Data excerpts
= Beginning of Section =

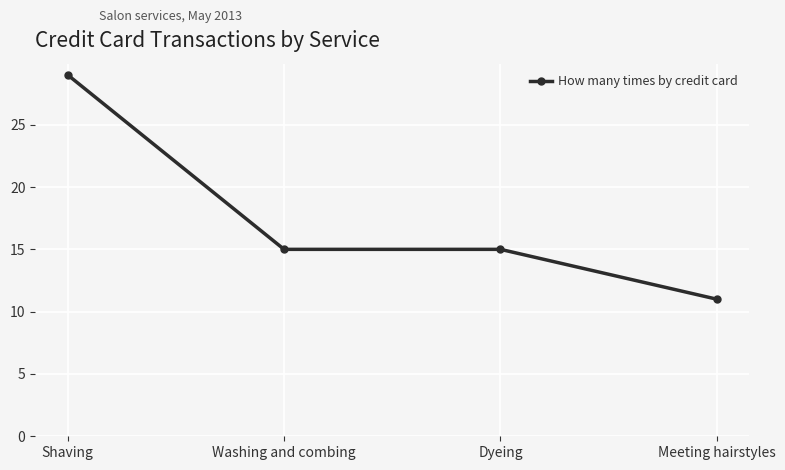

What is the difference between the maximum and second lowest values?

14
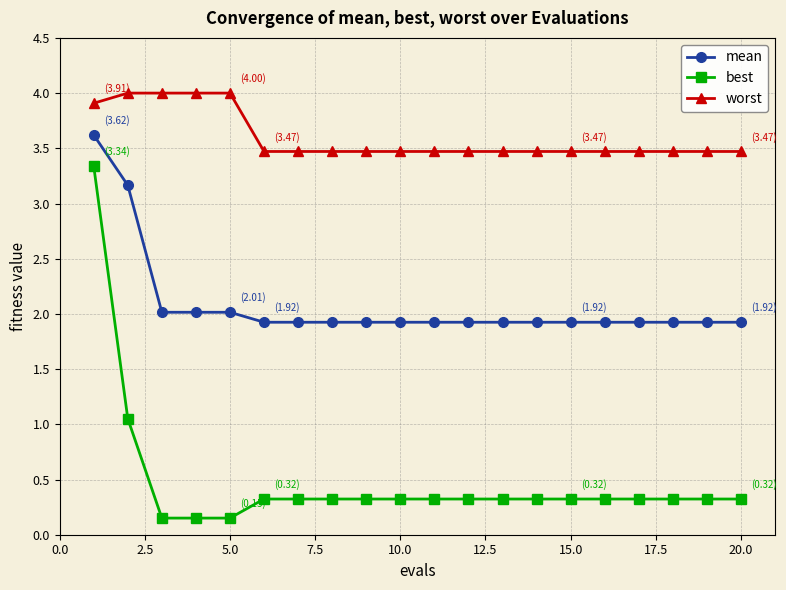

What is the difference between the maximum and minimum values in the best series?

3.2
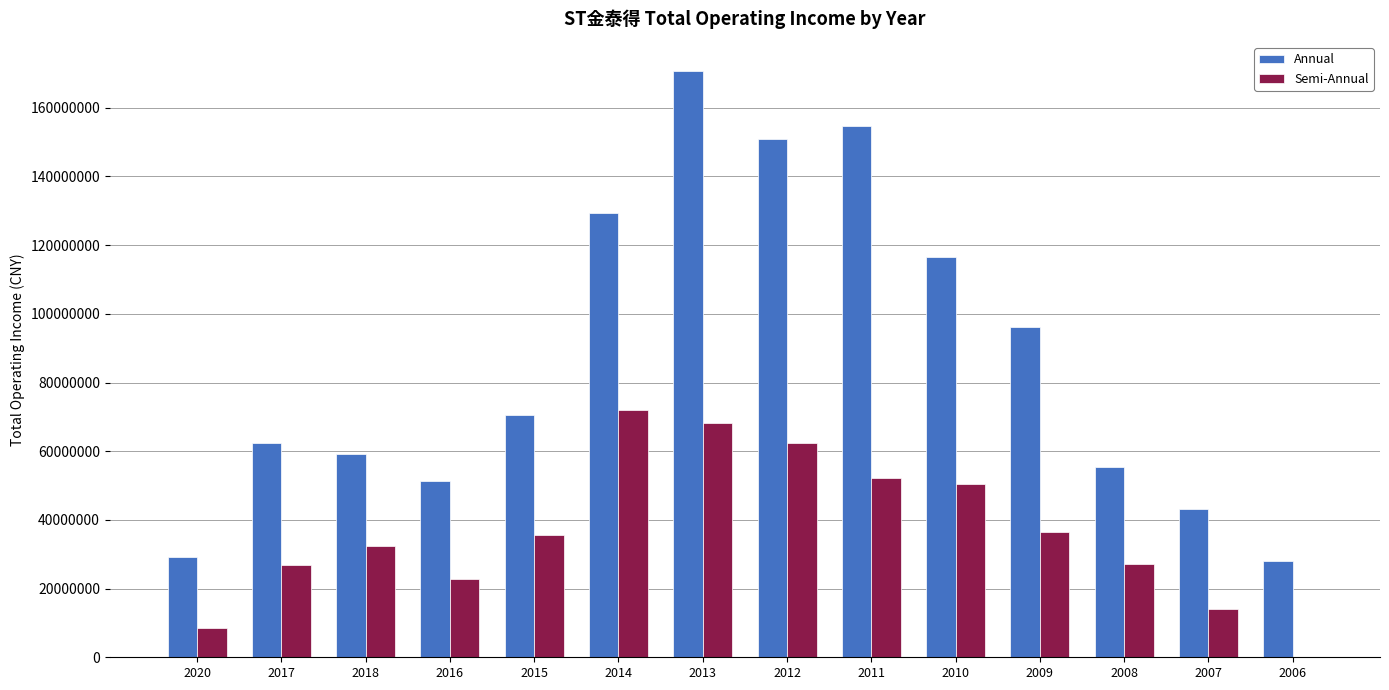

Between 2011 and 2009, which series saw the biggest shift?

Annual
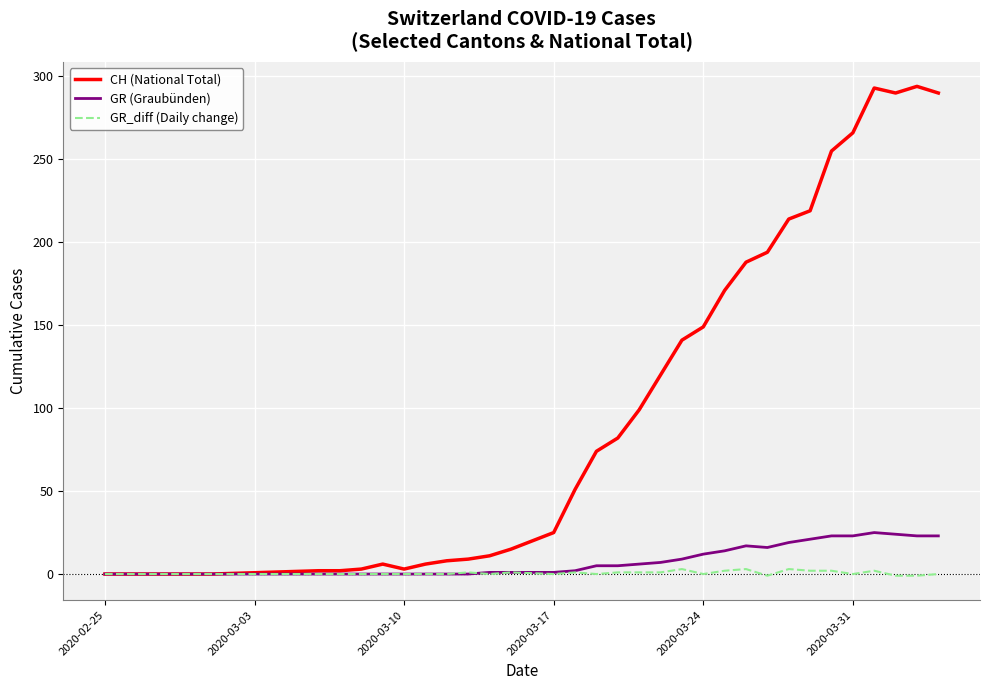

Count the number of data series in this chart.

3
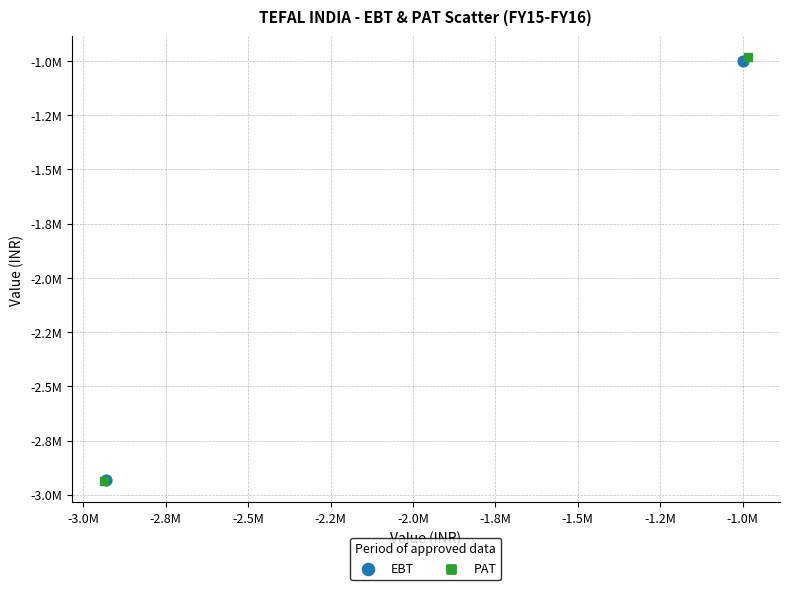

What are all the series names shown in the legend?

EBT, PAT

= End of Section =

▶ [TASK INSTRUCTIONS]: Quote the records from the line containing "Between 2011 and" through the end of the records, with both ends included. Omit the pictures from your answer.

▶ [COMPLETED EXERCISE]:
Between 2011 and 2009, which series saw the biggest shift?

Annual

Count the number of data series in this chart.

3

What are all the series names shown in the legend?

EBT, PAT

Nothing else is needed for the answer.